Ziff Davis continues to dwindle away. The company followed last week’s announcement of a debt default by posting depressing Q2 results:
- Revenue of $16.5 million, down 29% year over year (down 18% excluding closed publications).
- EBITDA of -$0.4 million, down from $1.9 million year over year.
- $11.4 million of cash burned, leaving $10.8 million (thus the default).
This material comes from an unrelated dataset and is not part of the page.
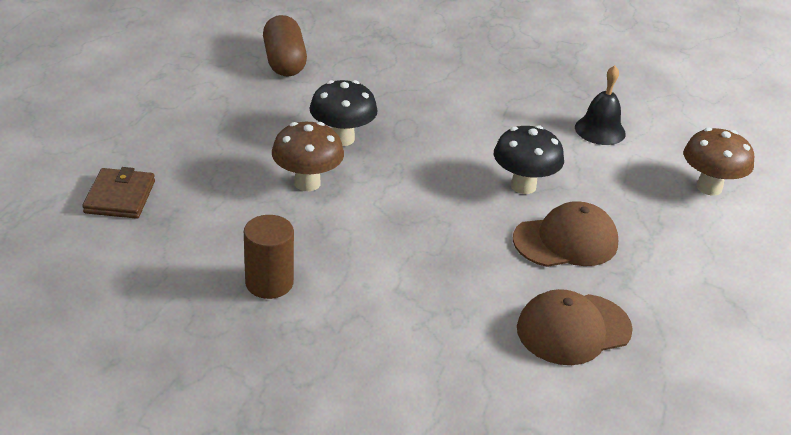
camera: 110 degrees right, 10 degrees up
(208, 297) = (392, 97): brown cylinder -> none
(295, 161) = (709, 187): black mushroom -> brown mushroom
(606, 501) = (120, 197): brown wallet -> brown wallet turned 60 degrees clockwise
Digital revenue did increase 14% year over year, partially offsetting a startling 31% decline in print revenue. The company does not disclose the absolute level of digital revenue, however, so we can safely assume it’s small. Also, almost all the digital growth came in the small “game” sector: The consumer media business (tech) digital revenue only grew 2% (from 10Q). The consumer media business still generates about a 10% EBITDA margin, but EBITDA in this division declined nearly $2.5 million year over year, so it’s probably headed for losses.
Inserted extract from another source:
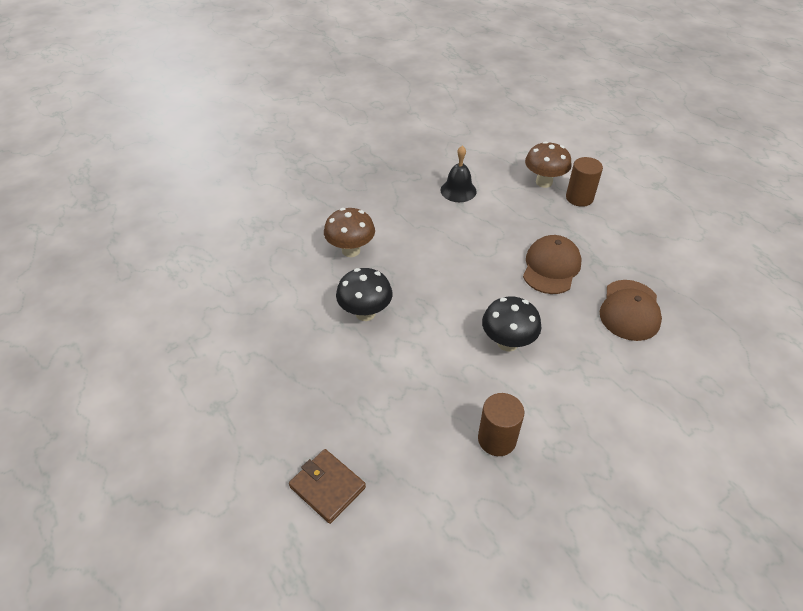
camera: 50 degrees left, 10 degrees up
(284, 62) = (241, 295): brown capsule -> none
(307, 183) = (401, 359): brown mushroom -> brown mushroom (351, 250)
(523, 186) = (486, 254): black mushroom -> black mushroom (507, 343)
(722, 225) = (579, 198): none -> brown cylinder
Fast forward a few years ahead. It seems reasonable to assume that print revenue will go to zero, a process that may not even take a few years (Planning to renew your PC Magazine subscription?). This will leave digital revenue, which is probably less than a third of the business. Almost all of the growth in digital, meanwhile, is in the Game group, which had total revenue of only $5.5 million and an EBITDA loss of -$1.4 million). Excluding closed publications, revenue for the Game group dropped 3% year over year. Online revenue in this group jumped 81%, but given that the overall division shrank, online revenue must be tiny.
So this leaves a digital consumer-tech and game business generating perhaps $3-$5 million a quarter ($12-$20 million a year) and almost certainly losing money, plus a serious cash crunch. New CEO Jason Young and team have even tougher times ahead.